#### Supplied text
# # #

Calmed, Rama undertakes penance to the Lord of Seas, Samudra, but after three days and three nights, still nothing has happened. Fuelled with anger, Rama lifts his bow and threatens to destroy the entire ocean and all the life within it, unless Samudra answers his call. Eventually, the Lord of Sea appears before Rama, and tells him that if he lays rocks down, the sea will support them, and in this fashion the army builds a bridge to Lanka.

The seemingly impossible task is undertaken by the army, and five days later the bridge is complete.

Arriving in Rameswaram

Rameswaram was to mark a significant point for my journey, as it was the last place I was visiting. 7 weeks and 3,500km later, I was about to finish the Trail of Rama.

My train from Madurai was only going to take me 4 hours, but the train itself had been travelling for two days before reaching me. Maybe it was this, or maybe it was for other reasons, but to my surprise upon boarding my carriage, I found myself sharing it not only with people, but also with cockroaches. I was sitting on the edge of my seat for the entire journey, only thankful that I would soon be leaving. But, it was the last train I would be taking, and at least I could say I have had an interesting range of experiences.

After getting used to my new companions for the trip, I remembered reading about the two kilometre Pamban bridge connecting Rameswaram to mainland India. Realising we were about to cross it, I ventured to the carriage door, opened it and leaned out as I had become so used to doing on Indian trains. It was dark at the time, but the expansive sea was still visible, and the noise of the gentle crash of the waves upon the railway track tickled my ears. The breeze brushed past me and I knew that I was going to miss this magical adventure. The railway bridge was only one track, and so looking down I could not actually see the bridge that the train was crossing, only the water beneath me, and it felt as though the train was floating above the sea.

Rama crossed the sea on a floating bridge to reach his final destination, and I could not help but imagine that I was doing the same. Smiling to myself, I returned to my seat, before getting off at Rameswaram, being careful to ‘mind the gap between the train and the platform’ for what would be the last time in India, as I had no tannoy announcements to remind me.

# # #

#### The data
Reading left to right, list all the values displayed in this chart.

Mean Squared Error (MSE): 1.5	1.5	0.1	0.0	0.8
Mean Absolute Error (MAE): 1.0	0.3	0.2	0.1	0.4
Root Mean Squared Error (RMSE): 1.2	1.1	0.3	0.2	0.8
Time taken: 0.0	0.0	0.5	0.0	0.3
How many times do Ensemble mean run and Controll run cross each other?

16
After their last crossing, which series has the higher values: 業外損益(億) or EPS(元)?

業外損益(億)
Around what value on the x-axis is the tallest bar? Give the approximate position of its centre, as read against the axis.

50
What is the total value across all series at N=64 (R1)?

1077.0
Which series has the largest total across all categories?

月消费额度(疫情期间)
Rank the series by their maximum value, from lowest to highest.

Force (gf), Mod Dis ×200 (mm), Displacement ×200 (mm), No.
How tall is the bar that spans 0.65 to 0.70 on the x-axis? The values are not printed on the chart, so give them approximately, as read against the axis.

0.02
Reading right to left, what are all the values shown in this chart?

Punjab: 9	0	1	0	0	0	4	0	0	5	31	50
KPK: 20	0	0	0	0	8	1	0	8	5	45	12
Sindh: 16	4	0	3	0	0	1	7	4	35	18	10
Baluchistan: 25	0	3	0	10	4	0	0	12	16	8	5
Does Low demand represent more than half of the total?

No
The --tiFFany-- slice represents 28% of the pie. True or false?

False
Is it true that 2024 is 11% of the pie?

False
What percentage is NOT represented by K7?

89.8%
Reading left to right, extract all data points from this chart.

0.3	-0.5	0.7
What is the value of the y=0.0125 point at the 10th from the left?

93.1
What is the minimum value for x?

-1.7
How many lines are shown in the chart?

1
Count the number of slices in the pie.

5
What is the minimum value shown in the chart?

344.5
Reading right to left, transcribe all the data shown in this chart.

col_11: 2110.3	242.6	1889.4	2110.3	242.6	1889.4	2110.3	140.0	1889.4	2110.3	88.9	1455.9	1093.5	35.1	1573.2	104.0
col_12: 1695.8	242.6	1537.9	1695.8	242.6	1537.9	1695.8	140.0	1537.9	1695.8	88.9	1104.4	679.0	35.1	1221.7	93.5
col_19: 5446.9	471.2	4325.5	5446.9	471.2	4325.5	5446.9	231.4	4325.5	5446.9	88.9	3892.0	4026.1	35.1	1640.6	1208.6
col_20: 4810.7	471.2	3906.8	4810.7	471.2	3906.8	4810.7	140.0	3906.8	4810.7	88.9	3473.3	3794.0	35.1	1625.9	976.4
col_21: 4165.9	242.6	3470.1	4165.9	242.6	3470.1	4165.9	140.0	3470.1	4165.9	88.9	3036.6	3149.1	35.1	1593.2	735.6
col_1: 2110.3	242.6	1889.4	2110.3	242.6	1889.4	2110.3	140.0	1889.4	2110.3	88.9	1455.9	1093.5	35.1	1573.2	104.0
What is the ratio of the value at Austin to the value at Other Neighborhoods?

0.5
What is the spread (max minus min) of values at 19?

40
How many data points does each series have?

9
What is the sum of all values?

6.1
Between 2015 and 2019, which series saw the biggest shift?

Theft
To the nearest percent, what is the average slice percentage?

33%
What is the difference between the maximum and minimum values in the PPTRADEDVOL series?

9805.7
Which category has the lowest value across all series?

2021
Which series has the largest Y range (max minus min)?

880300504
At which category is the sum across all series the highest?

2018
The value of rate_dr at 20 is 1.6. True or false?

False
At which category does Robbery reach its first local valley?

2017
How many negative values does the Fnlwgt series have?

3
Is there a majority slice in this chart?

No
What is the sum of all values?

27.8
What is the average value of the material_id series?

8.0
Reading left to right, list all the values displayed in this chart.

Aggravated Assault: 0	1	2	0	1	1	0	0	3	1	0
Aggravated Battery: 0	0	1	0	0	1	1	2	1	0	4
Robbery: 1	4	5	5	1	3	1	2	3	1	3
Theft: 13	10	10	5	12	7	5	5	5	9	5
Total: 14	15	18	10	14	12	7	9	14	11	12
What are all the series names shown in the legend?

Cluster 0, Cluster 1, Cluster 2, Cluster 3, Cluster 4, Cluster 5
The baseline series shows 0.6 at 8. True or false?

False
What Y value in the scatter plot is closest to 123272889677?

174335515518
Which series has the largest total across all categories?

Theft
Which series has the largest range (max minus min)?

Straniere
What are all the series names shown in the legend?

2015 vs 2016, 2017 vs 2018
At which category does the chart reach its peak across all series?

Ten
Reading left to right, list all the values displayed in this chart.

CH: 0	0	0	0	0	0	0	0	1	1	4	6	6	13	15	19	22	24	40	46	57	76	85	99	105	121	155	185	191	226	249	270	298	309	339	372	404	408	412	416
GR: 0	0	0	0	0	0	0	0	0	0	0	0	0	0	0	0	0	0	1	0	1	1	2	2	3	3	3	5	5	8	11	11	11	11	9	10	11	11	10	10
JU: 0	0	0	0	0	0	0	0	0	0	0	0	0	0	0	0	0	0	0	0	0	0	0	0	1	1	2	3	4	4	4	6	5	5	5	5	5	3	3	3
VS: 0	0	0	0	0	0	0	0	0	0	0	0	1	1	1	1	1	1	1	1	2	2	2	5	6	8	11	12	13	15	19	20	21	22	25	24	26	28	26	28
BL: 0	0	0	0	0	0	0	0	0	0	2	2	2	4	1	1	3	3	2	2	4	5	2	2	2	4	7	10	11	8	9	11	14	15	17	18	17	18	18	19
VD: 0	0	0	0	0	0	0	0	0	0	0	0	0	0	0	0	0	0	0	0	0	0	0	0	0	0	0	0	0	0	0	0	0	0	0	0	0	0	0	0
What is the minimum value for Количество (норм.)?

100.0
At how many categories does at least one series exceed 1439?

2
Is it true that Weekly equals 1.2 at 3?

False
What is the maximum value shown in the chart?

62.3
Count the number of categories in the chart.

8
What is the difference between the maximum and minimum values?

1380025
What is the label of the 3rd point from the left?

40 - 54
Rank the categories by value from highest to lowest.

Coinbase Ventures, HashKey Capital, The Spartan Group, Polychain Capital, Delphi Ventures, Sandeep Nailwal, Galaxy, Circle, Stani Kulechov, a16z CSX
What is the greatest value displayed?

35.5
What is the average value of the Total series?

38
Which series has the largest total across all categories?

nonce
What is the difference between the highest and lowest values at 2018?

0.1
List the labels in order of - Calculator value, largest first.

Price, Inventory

# # #

Carry on the travel account of the journey to Rameswaram from its final sentence. The lines above have no connection to the travel account.

23 Tirthas in Rameswaram

I decided to dedicate my first day in Rameswaram to visiting the main temple. It was at this location, the Ramanathaswamy temple, where Rama was thought to have completed a practice to the Gods before setting off to Lanka, ensuring his success. As you can probably guess, Rama ends up killing Ravana, but in doing do, he commits a grave sin, that of killing a Brahmin. To atone for this, upon returning from Lanka, Rama does penance to Shiva.

The story goes that Rama needed a lingam for the practice, and so sends Hanuman to the Himalayas. However, time quickly runs out and finding that Hanuman has not returned Rama is left wondering what to do. Sita, by this point reunited with Rama, carves a lingam out of the sand and this is used for the practice. When Hanuman does return, he is embarrassed at not having been able to complete the task given to him in time. Rama, upset to see his friend in such a state decided that from then on Hanuman’s Lingam should always be worshipped first. For this reason there are two lingams, and anyone who visits is asked to always see Hanuman’s lingam first.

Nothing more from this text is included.